In that regard, it's not surprising that this, of all years, is when the unicorn theme has taken the forefront. The Starbucks Unicorn Frappuccino is merely a peak to a unicorn-infested mountain the internet has steadily been climbing for six months now — unicorn hair, unicorn nail polish, unicorn milkshakes. The New York Times recently caught up with health and wellness blogger Adeline Waugh, who is widely believed to have kicked off the trend with her "Unicorn Toast" Instagrams; is it a shock to anyone that they started gaining traction in November of last year? That during this frustrating, heartbreaking, ridiculous post-election news cycle, the trend has only gained popularity since?

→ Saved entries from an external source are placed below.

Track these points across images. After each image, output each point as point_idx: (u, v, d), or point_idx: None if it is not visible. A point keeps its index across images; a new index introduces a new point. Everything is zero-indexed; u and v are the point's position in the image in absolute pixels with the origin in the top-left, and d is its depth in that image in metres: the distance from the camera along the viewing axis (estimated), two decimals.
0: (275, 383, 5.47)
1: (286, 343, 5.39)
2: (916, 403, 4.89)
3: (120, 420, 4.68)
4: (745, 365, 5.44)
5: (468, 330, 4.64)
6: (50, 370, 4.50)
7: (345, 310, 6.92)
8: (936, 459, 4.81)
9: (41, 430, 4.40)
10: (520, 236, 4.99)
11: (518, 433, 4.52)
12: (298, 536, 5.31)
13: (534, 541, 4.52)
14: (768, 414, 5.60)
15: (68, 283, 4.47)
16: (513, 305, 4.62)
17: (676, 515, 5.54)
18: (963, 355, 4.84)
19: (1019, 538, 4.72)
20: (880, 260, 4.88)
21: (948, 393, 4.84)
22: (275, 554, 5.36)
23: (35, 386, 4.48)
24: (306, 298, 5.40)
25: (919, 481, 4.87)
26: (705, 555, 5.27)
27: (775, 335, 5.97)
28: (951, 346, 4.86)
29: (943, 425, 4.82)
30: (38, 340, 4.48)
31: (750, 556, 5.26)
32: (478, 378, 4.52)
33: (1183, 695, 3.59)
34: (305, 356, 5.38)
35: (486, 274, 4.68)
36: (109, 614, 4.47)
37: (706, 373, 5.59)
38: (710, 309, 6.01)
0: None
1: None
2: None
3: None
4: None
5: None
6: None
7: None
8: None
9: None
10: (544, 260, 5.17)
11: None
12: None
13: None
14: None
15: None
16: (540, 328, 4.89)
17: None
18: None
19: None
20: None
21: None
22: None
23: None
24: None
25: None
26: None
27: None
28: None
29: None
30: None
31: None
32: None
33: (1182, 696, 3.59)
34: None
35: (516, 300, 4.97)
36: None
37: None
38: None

Unicorns, to many, represent so much more than just a pretty image on the internet. They are reminiscent of our simpler '90s baby childhoods, which were defined by Lisa Frank and Harry Potter wands with unicorn hair and The Last Unicorn on VHS; a time that was defined by economic prosperity and relative peace, so unlike today. And in their core, unicorns are pure and kitschy and sweet. They are easy to love, and easy to make fun of if you don't; they are uncontroversial, and silly, and above all, safe. You are allowed to have opinions about unicorns on the internet. And in that you are allowed, for a brief and merciful second that is as fleeting as unicorns are themselves, to pretend everything is OK, without leaning so far into the feeling that you forget to fight.

There is a long road ahead of us — not just for the next four years, but far beyond them. And as so many are reminding us, it is a marathon, not a sprint. If we are going to continue facing the reality of what is happening head-on and fighting back against it to the best of our ability, we'll need to properly fuel ourselves with some nonsense, too. It may be silly, and it may seem meaningless, but unicorns, in their own way, have become a form of internet self-care.

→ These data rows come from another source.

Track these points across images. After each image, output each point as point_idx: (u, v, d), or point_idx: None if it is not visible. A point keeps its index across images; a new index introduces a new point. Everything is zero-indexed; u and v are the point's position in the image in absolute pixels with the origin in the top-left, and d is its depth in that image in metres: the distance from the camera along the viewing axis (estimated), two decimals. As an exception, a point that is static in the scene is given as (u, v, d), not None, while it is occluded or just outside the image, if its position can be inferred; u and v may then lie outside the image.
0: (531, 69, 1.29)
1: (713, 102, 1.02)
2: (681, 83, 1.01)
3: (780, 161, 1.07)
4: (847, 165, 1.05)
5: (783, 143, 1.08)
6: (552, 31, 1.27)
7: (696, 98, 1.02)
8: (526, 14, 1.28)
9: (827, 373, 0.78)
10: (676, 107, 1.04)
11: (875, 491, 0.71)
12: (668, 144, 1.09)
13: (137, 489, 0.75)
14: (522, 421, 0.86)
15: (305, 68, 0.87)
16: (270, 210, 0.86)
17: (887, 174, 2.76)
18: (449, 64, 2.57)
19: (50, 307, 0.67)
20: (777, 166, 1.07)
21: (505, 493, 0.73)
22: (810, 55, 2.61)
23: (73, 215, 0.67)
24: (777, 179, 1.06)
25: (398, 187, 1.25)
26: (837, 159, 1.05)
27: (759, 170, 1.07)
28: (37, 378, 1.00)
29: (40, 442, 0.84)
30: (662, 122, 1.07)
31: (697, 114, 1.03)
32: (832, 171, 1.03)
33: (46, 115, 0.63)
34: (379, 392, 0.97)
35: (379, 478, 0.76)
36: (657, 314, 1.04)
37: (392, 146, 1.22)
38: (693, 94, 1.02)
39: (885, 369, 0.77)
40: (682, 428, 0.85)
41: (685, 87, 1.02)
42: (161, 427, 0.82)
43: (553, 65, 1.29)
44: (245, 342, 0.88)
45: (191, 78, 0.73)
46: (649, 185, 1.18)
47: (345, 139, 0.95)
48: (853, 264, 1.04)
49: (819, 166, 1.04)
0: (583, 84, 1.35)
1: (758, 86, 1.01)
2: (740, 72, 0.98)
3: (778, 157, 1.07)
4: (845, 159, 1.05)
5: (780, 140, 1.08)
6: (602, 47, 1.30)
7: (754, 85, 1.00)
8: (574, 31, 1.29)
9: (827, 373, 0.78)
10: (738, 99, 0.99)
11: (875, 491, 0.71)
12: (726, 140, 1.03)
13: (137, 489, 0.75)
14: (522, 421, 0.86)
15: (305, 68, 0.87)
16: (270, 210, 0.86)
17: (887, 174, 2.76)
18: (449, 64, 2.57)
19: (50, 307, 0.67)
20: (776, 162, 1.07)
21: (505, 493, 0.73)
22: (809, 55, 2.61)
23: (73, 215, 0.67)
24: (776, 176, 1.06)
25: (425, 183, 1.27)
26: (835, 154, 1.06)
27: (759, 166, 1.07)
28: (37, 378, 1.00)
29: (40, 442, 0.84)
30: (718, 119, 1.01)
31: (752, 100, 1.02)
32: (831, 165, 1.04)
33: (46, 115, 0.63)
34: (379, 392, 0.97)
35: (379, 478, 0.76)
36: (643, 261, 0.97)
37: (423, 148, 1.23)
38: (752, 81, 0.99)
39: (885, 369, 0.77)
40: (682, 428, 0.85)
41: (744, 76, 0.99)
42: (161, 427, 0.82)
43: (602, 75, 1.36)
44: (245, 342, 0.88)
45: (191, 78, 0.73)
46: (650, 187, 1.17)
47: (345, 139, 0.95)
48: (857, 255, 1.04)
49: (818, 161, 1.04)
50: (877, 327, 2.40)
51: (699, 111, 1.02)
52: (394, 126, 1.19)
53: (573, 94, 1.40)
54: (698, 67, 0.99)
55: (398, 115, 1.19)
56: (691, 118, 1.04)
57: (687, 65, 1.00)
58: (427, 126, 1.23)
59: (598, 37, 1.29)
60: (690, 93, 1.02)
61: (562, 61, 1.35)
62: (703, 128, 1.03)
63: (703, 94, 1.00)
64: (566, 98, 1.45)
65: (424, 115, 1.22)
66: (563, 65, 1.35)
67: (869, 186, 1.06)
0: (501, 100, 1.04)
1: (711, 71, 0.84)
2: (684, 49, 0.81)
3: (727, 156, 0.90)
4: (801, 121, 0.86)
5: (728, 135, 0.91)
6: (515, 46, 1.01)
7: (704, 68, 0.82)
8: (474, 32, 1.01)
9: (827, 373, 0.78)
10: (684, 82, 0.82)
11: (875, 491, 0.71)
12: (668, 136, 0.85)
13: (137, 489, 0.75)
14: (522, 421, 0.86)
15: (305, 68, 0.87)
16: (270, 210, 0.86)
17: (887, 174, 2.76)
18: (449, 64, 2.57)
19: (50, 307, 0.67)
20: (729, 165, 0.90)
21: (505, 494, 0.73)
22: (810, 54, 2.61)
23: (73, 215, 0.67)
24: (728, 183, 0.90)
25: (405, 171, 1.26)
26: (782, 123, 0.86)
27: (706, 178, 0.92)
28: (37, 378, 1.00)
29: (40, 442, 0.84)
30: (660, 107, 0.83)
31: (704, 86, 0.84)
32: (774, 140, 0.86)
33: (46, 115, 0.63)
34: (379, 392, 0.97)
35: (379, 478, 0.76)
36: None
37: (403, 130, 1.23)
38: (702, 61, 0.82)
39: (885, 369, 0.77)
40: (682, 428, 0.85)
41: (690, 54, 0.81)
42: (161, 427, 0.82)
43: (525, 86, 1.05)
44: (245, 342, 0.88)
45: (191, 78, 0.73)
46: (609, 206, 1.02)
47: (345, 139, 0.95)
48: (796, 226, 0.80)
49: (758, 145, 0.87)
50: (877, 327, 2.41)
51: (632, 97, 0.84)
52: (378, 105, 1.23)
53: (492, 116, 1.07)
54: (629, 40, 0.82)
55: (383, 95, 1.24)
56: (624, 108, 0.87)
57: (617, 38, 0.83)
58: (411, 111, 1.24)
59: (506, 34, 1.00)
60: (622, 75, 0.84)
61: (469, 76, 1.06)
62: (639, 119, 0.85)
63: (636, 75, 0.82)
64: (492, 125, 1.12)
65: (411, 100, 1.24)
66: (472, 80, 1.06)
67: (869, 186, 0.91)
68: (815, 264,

So yes — enjoy your Unicorn Frappuccino. Make fun of it on Twitter. Instagram your unabashed selfies, or write your carefully crafted takedown essay decrying its existence. Because the magic of the Unicorn Frappuccino has nothing to do with the way it tastes or looks or feels — the magic of the Unicorn Frappuccino is the five minutes of your day that are occupied by something that makes you feel like yourself again, be that person a hater, a lover, or anything in between.